# Exercise description
Output the entries exactly as they appear. Pictures should not be included.
'''
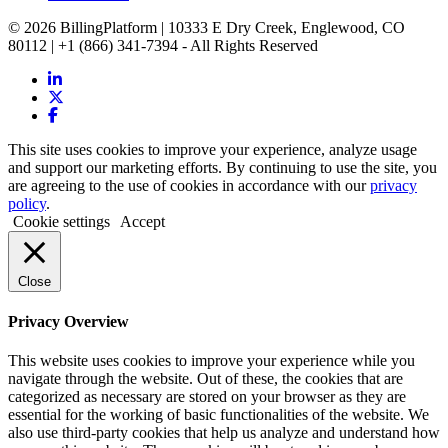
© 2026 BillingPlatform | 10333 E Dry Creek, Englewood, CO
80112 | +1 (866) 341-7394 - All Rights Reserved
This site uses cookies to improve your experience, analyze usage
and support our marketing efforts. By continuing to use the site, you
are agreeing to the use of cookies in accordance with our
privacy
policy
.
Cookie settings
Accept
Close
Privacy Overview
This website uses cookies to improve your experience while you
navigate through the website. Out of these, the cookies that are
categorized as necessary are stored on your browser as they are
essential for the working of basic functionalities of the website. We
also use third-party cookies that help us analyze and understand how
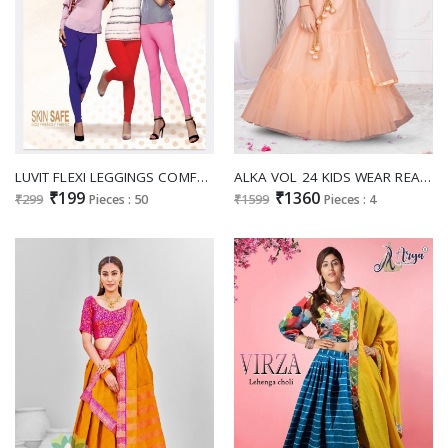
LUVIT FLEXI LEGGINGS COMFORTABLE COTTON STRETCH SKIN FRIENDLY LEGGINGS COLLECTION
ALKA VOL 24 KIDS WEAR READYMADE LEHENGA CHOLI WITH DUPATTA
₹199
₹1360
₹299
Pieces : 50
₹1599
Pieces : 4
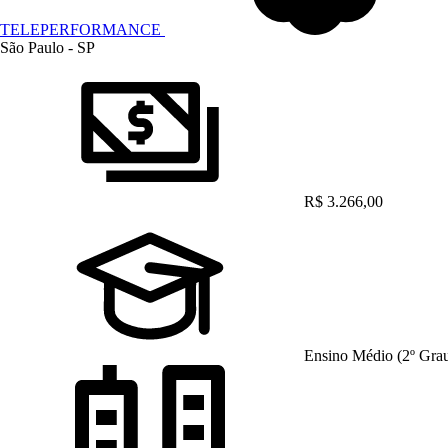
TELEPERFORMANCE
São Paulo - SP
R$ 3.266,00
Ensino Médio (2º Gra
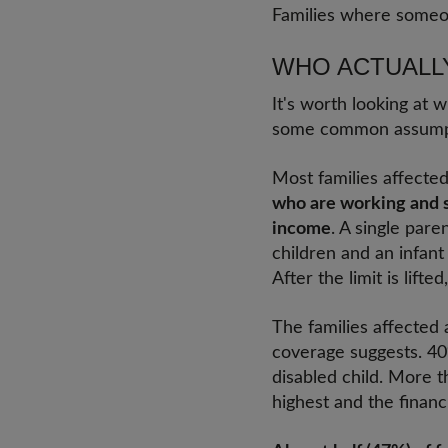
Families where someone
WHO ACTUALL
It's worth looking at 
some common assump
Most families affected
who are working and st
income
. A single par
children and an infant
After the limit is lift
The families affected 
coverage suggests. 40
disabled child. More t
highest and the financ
'''
# Expected answer
© 2026 BillingPlatform | 10333 E Dry Creek, Englewood, CO
80112 | +1 (866) 341-7394 - All Rights Reserved
This site uses cookies to improve your experience, analyze usage
and support our marketing efforts. By continuing to use the site, you
are agreeing to the use of cookies in accordance with our
privacy
policy
.
Cookie settings
Accept
Close
Privacy Overview
This website uses cookies to improve your experience while you
navigate through the website. Out of these, the cookies that are
categorized as necessary are stored on your browser as they are
essential for the working of basic functionalities of the website. We
also use third-party cookies that help us analyze and understand how
LUVIT FLEXI LEGGINGS COMFORTABLE COTTON STRETCH SKIN FRIENDLY LEGGINGS COLLECTION
ALKA VOL 24 KIDS WEAR READYMADE LEHENGA CHOLI WITH DUPATTA
₹199
₹1360
₹299
Pieces : 50
₹1599
Pieces : 4
TELEPERFORMANCE
São Paulo - SP
R$ 3.266,00
Ensino Médio (2º Gra
Families where someone
WHO ACTUALL
It's worth looking at 
some common assump
Most families affected
who are working and st
income
. A single par
children and an infant
After the limit is lift
The families affected 
coverage suggests. 40
disabled child. More t
highest and the financ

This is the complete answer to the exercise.